Lines 1 and 2 are pretty similar; they each check the current state of the FSM register and ensure some other group has finished, and then they each update their register's value with a new value (the same value for each register!). Once we got synthesis results from this "new-fsm-insertion" method, we saw that WS decreased and LUT usage increased; we suspected it had something to do with the fact that we were duplicating the logic to transition FSM states, since both fsm0 and fsm1 have identical transition conditions (up to the names of the groups they are controlling) and new values.

So, we decided to open up an option in TDCC that lets a seq block be controlled by a parent register, a child register, and duplicated versions of each register (that agree with their respective original at each cycle). We can hopefully, therefore, get the benefits of reducing fan-out, while also ensuring that we reuse logic wherever we can.
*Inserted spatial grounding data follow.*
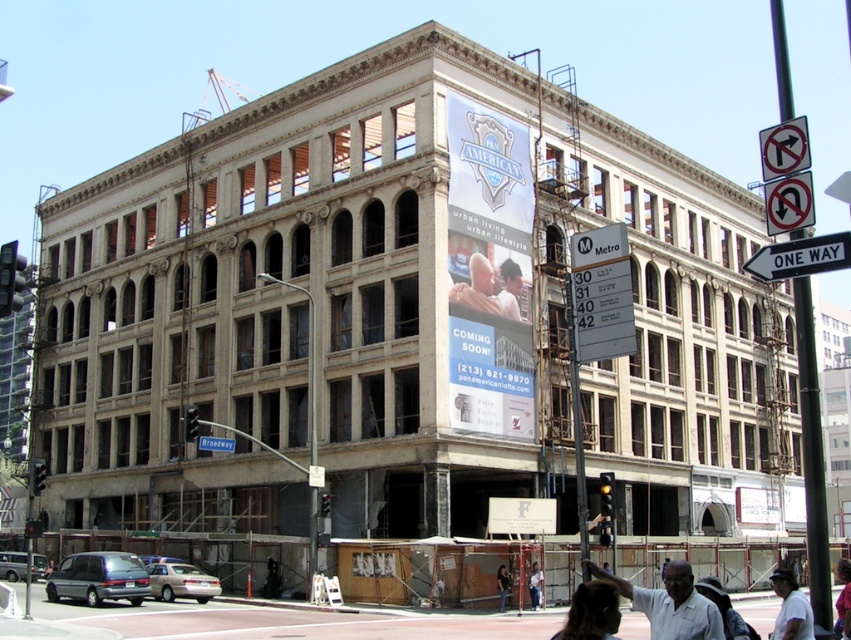
Question: Does white plastic sign at center lie behind white glossy billboard at upper center?

Choices:
 (A) no
 (B) yes

Answer: (B)

Question: Is white paper sign at upper right below blue metallic street sign at upper center?

Choices:
 (A) yes
 (B) no

Answer: (B)

Question: Does black metal pole at right have a lesser width compared to dark brown hair at lower center?

Choices:
 (A) no
 (B) yes

Answer: (A)

Question: Which object is the farthest from the light gray shirt at lower right?

Choices:
 (A) white cotton shirt at lower right
 (B) dark brown hair at lower center

Answer: (A)

Question: Which object is farther from the camera taking this photo?

Choices:
 (A) smooth beige shirt at center
 (B) white shirt at center
 (C) black metal pole at right

Answer: (A)

Question: Which object is positioned farthest from the white paper sign at center?

Choices:
 (A) white shirt at center
 (B) white paper sign at upper right
 (C) white glossy billboard at upper center

Answer: (C)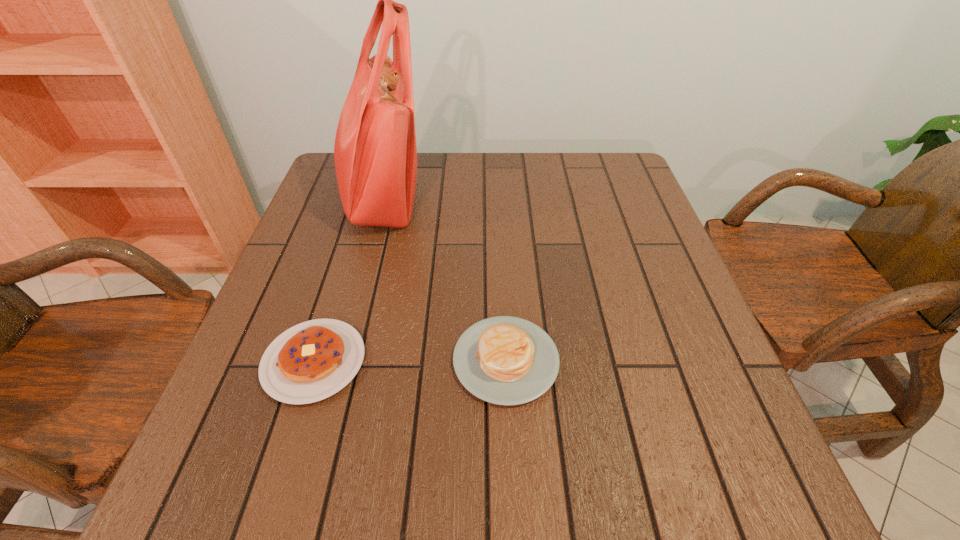
At what (x,y) coordinates should I click in order to perform the action: click on handbag that is at the left edge. Please return your answer as a coordinate pair (x, y). This screenshot has width=960, height=540. Looking at the image, I should click on (375, 152).

Locate an element on the screen. This screenshot has width=960, height=540. pancake that is at the left edge is located at coordinates (313, 360).

In order to click on object present at the far left corner in this screenshot , I will do `click(375, 152)`.

At what (x,y) coordinates should I click in order to perform the action: click on vacant area at the far edge of the desktop. Please return your answer as a coordinate pair (x, y). This screenshot has width=960, height=540. Looking at the image, I should click on (553, 160).

Locate an element on the screen. The height and width of the screenshot is (540, 960). vacant space at the left edge of the desktop is located at coordinates (277, 403).

Where is `free spot at the right edge of the desktop`? This screenshot has height=540, width=960. free spot at the right edge of the desktop is located at coordinates (627, 212).

At what (x,y) coordinates should I click in order to perform the action: click on free point at the far right corner. Please return your answer as a coordinate pair (x, y). The image size is (960, 540). Looking at the image, I should click on (627, 178).

What are the coordinates of `free area in between the right pancake and the shorter pancake` in the screenshot? It's located at (410, 361).

What are the coordinates of `free spot between the handbag and the rightmost object` in the screenshot? It's located at (444, 279).

Where is `vacant area between the second shortest object and the shortest object`? The image size is (960, 540). vacant area between the second shortest object and the shortest object is located at coordinates (410, 361).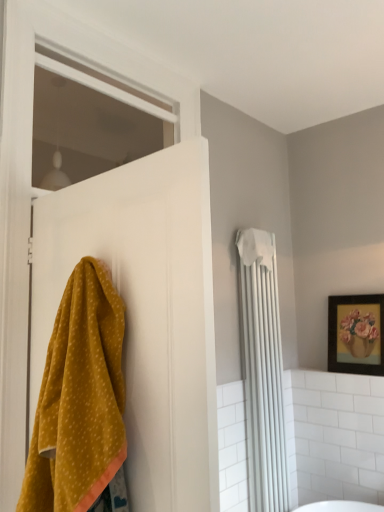
Question: Is white fabric towel at upper right located within wooden framed painting at upper right?

Choices:
 (A) yes
 (B) no

Answer: (B)

Question: From the image's perspective, would you say wooden framed painting at upper right is shown under white fabric towel at upper right?

Choices:
 (A) yes
 (B) no

Answer: (B)

Question: Does wooden framed painting at upper right have a greater height compared to white fabric towel at upper right?

Choices:
 (A) no
 (B) yes

Answer: (A)

Question: Is wooden framed painting at upper right far from white fabric towel at upper right?

Choices:
 (A) no
 (B) yes

Answer: (A)

Question: Is wooden framed painting at upper right facing away from white fabric towel at upper right?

Here's what the tdcc group will look like for the above control block:

group tdcc {
    A[go] = !A[done] & parent0 == 1'd0 & fsm0 == 2'd0;

    ...  // notice how the enable queries are split among the two sets of registers. that's for fan-out reduction

    F[g] = !F[done] & parent1 = 1'd1 & fsm1 = 2'd2;
    
    ... // notice how transition logic is shared and not duplicated

    fsm0.in = A[done] & parent0 == 1'd0 & fsm0 == 2'd0 ? 2'd1;
    fsm1.in = A[done] & parent0 == 1'd0 & fsm0 == 2'd0 ? 2'd1;
   
   ... // transition logic for parents isn't shown
}

In short, the idea is duplication, but with an emphasis on making sure the registers reuse logic to update themselves. Benchmarking + synthesis results are in progress.